-- TASK STATEMENT --
Write the next part of the data preprocessing guide, picking up right after its final line.

-- DOCUMENT SECTION --
Scaling the feature set
Standardization of a dataset is a common requirement for many machine learning estimators; they might behave badly if the individual features do not more or less look like standard normally distributed data (e.g. Gaussian with zero mean and unit variance). The Scaler class let you quickly scale atom's dataset using one of sklearn's scalers. It can be accessed from atom through the scale method.
Tip
Use atom's scaled attribute to check whether the dataset is scaled.
Info
All strategies can utilize GPU speed-up. Click here for further information about GPU implementation.
Making Gaussian-like features
Use the Gauss class to transform the feature set to follow a Gaussian-like (or normal) distribution. In general, data must be transformed when using models that assume normality in the residuals. Examples of such models are Logistic Regression, Linear Discriminant Analysis and Gaussian Naive Bayes. The class can be accessed from atom through the gauss method.
Tip
Use atom's plot_distribution method to examine a column's distribution.
Standard data cleaning
There are many data cleaning steps that are useful to perform on any dataset before modelling. These are general rules that apply almost on every use-case and every task. The Cleaner class is a convenient tool to apply such steps. It can be accessed from atom through the clean method. Use the class' parameters to choose which transformations to perform. The available steps are:
- Drop columns with specific data types.
- Strip categorical features from white spaces.
- Drop categorical columns with maximal cardinality.
- Drop columns with minimum cardinality.
- Drop duplicate rows.

[Stored entries]
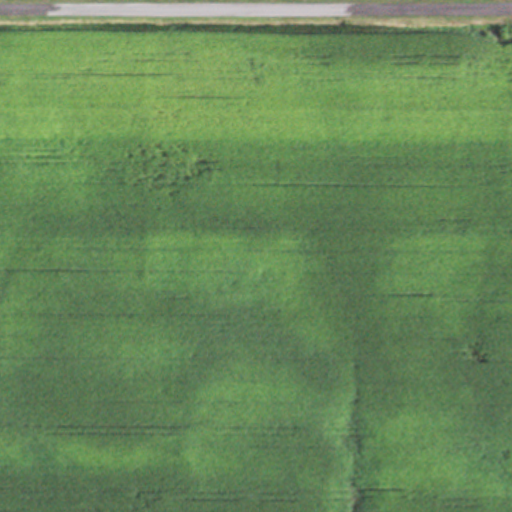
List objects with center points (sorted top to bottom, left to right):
road: (256, 11)
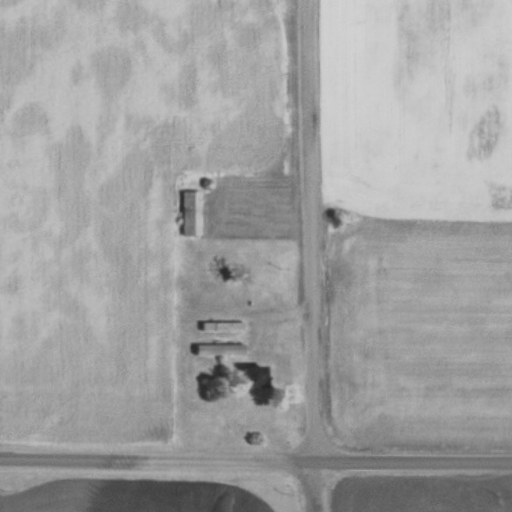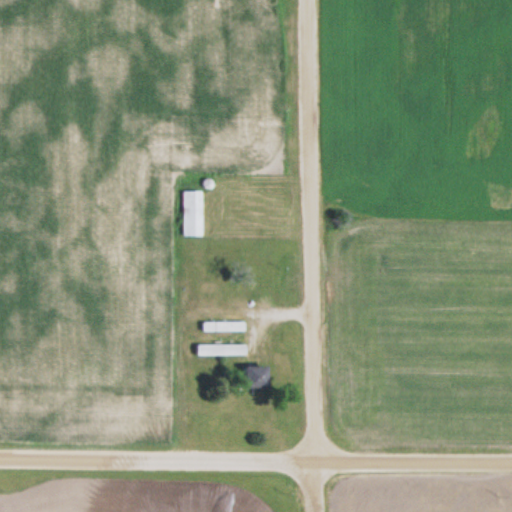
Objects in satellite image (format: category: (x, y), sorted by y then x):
building: (190, 212)
road: (308, 255)
building: (221, 325)
building: (219, 349)
building: (254, 375)
road: (255, 462)
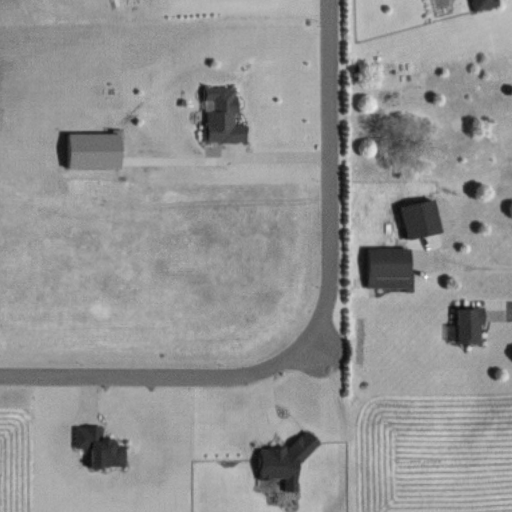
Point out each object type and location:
building: (482, 4)
building: (221, 116)
road: (277, 158)
road: (475, 265)
building: (396, 279)
building: (467, 325)
road: (316, 330)
building: (98, 446)
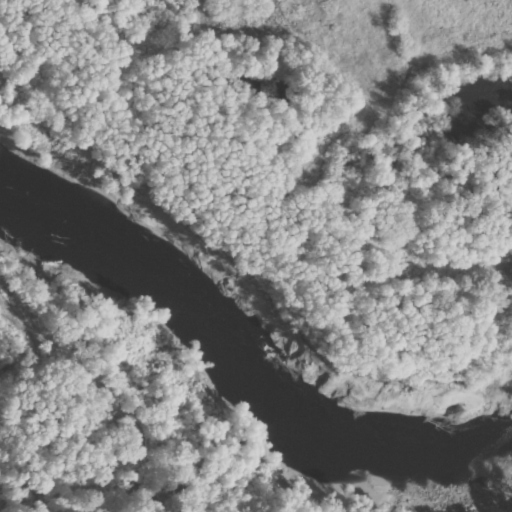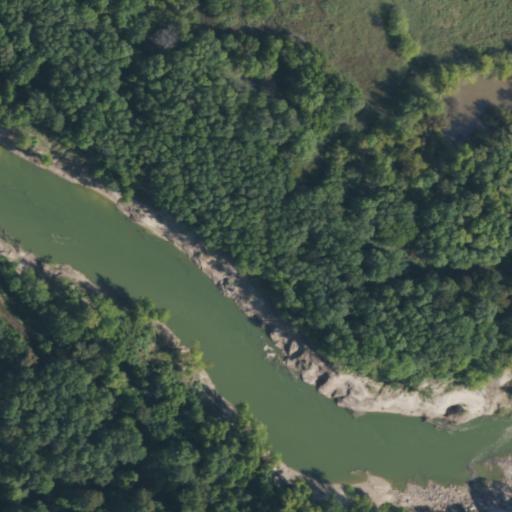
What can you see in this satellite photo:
river: (228, 358)
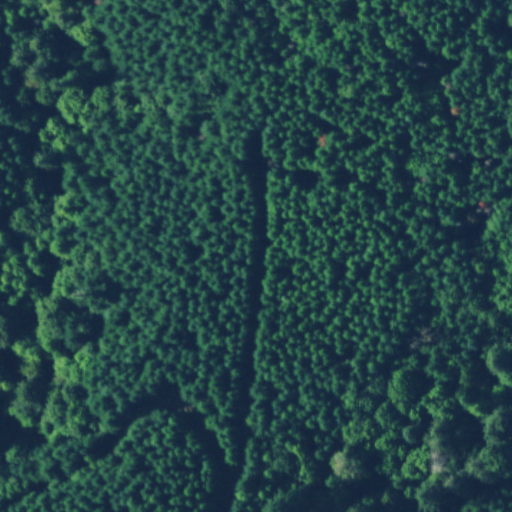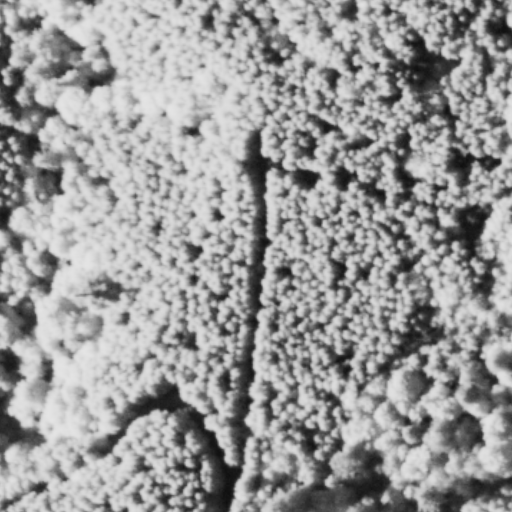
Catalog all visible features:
road: (253, 318)
road: (145, 413)
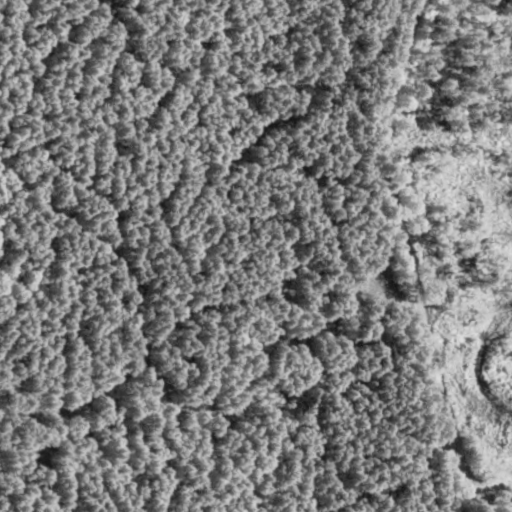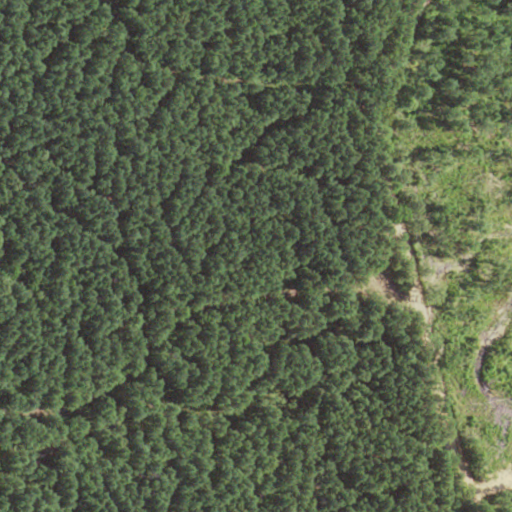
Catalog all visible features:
road: (402, 256)
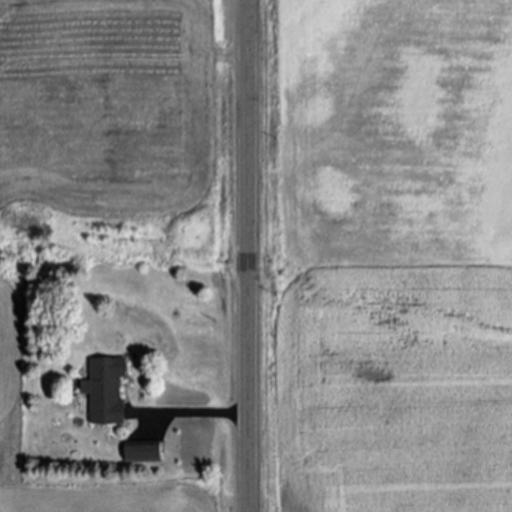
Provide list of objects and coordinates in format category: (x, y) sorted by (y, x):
crop: (111, 182)
road: (248, 256)
building: (106, 390)
building: (107, 390)
road: (200, 414)
building: (145, 451)
building: (143, 453)
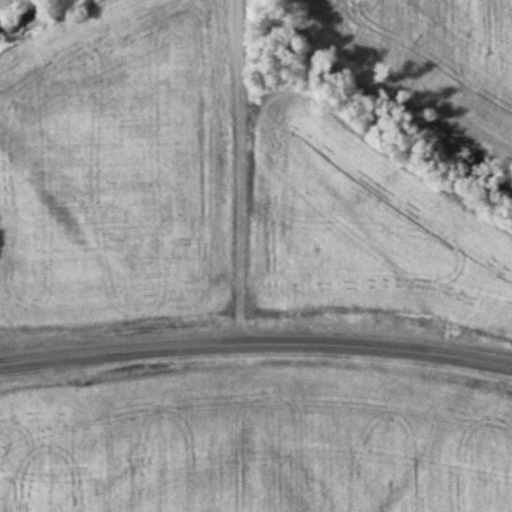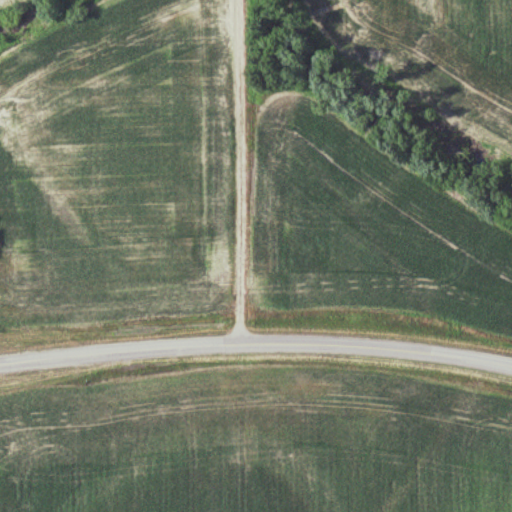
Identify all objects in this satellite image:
road: (244, 173)
road: (256, 347)
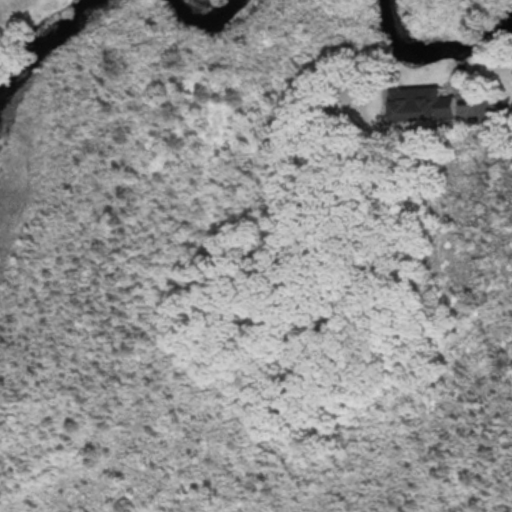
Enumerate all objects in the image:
river: (254, 11)
building: (420, 103)
road: (489, 109)
park: (258, 313)
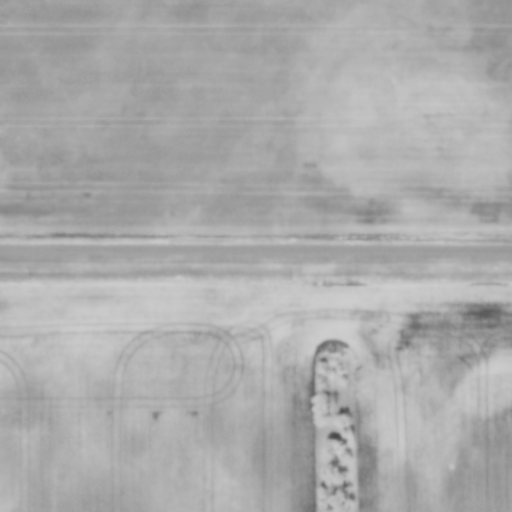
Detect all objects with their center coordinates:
road: (255, 246)
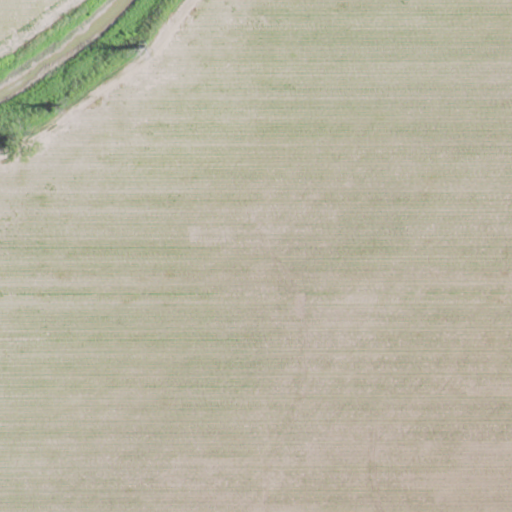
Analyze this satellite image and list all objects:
road: (103, 81)
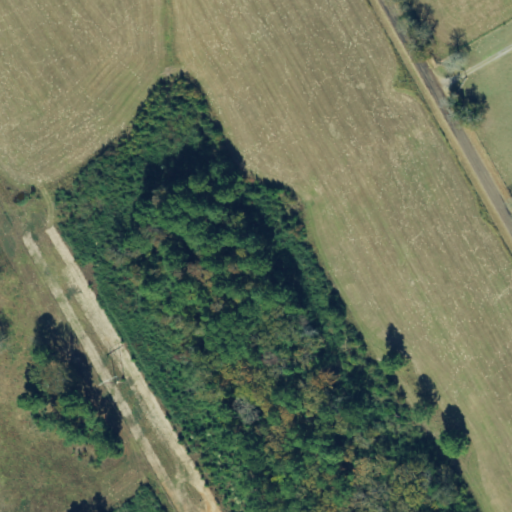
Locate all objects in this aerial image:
road: (447, 116)
power tower: (122, 378)
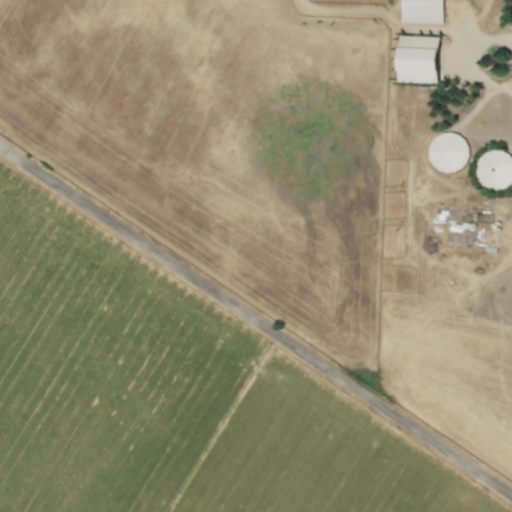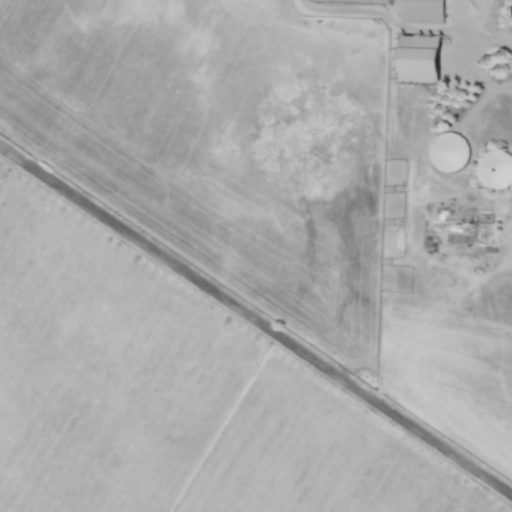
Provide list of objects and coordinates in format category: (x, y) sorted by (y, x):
building: (422, 12)
building: (420, 59)
building: (448, 152)
building: (495, 168)
road: (256, 322)
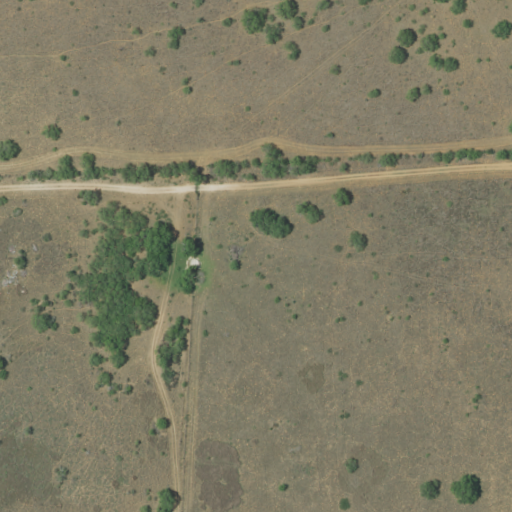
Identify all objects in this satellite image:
road: (255, 183)
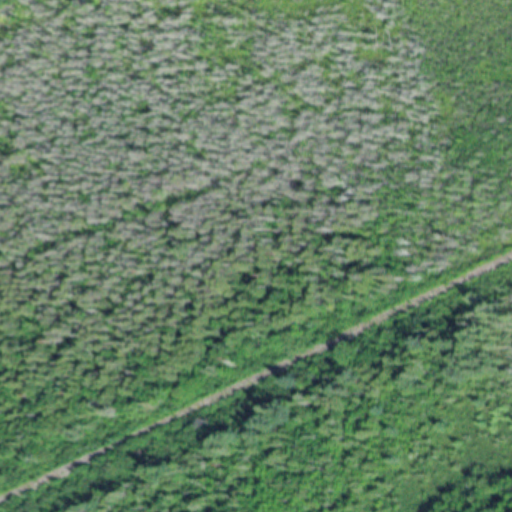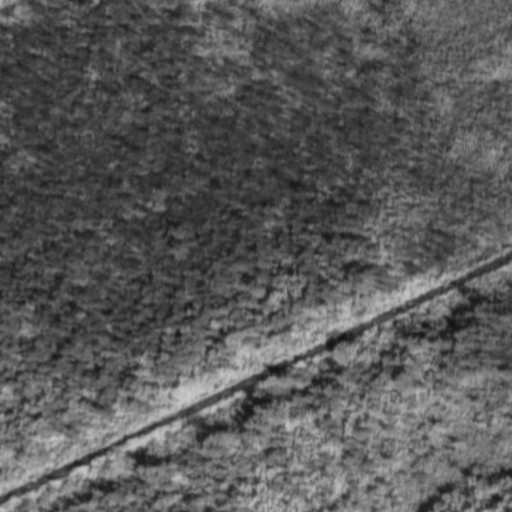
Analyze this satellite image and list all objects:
railway: (256, 379)
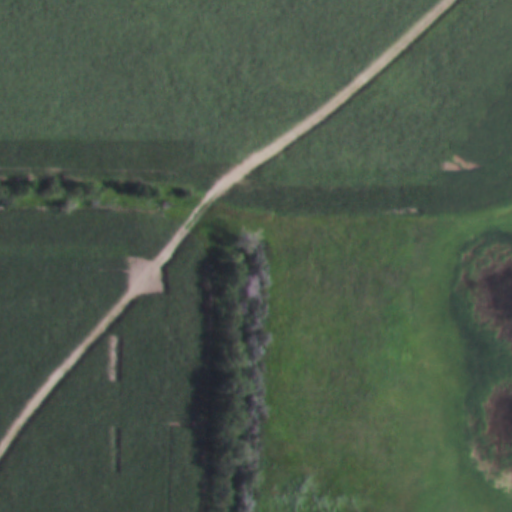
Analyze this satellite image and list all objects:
road: (202, 207)
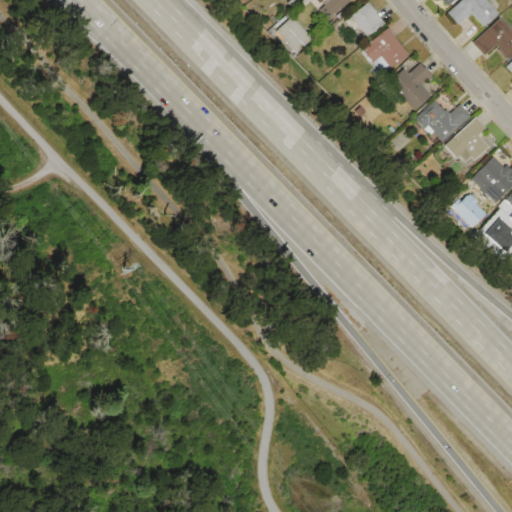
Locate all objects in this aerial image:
building: (445, 1)
building: (445, 1)
building: (330, 7)
building: (331, 7)
building: (470, 10)
building: (472, 11)
building: (365, 18)
building: (364, 19)
road: (110, 32)
building: (291, 34)
building: (293, 35)
building: (493, 39)
building: (494, 40)
road: (195, 42)
building: (382, 48)
building: (384, 49)
road: (457, 58)
building: (509, 67)
building: (508, 68)
building: (411, 84)
building: (411, 84)
building: (440, 119)
building: (441, 119)
building: (466, 142)
building: (466, 142)
building: (491, 178)
building: (492, 179)
road: (31, 181)
road: (374, 198)
building: (509, 201)
building: (509, 204)
road: (374, 225)
road: (327, 254)
power tower: (122, 268)
road: (223, 278)
road: (180, 287)
road: (317, 290)
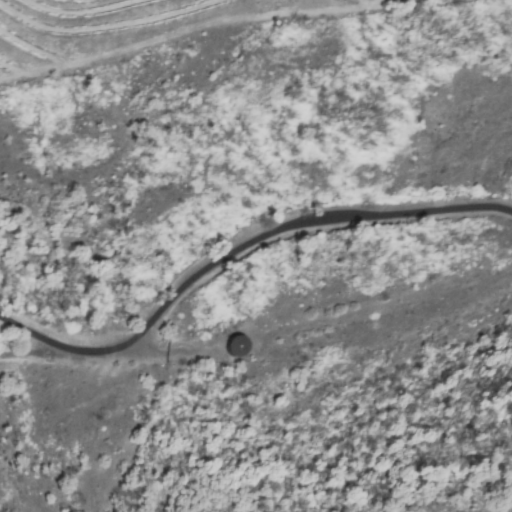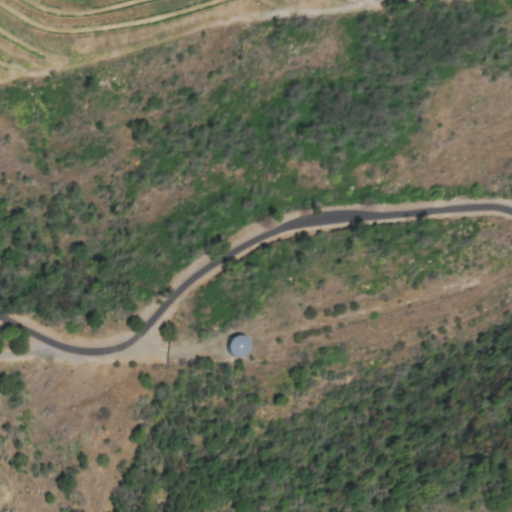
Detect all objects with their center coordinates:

-- REPLY --
- Drop rows with missing values in the target column.
- Encode the target column.
Imputing missing values
For various reasons, many real world datasets contain missing values, often encoded as blanks, NaNs or other placeholders. Such datasets however are incompatible with ATOM's models which assume that all values in an array are numerical, and that all have and hold meaning. The Imputer class handles missing values in the dataset by either dropping or imputing the value. It can be accessed from atom through the impute method.
Tip
Use atom's missing attribute to check the amount of missing values per column.
Binning numerical features
Discretization (otherwise known as quantization or binning) provides a way to partition continuous features into discrete values. Certain datasets with continuous features may benefit from discretization, because discretization can transform the dataset of continuous attributes to one with only nominal attributes. Discretization is similar to constructing histograms for continuous data. However, histograms focus on counting features which fall into particular bins, whereas discretization focuses on assigning feature values to these bins. The Discretizer class can be used to bin continuous data into intervals. It can be accessed from atom through the discretize method.
Encoding categorical features
Many datasets contain categorical features. Their variables are typically stored as text values which represent various classes. Some examples include color (“Red”, “Yellow”, “Blue”), size (“Small”, “Medium”, “Large”) or geographic designations (city or country). Regardless of what the value is used for, the challenge is determining how to use this data in the analysis. The majority of sklearn's models don't support direct manipulation of this kind of data. Use the Encoder class to encode categorical features to numerical values. It can be accessed from atom through the encode method.
There are many strategies to encode categorical columns. The Encoder
class applies one strategy or another depending on the number of
classes in the column to be encoded. When there are only two, the values
are encoded with 0 or 1. When there are more than two, the columns can
be encoded using one-hot encoding or any other strategy of the
category-encoders
package, depending on the value of the max_onehot
parameter.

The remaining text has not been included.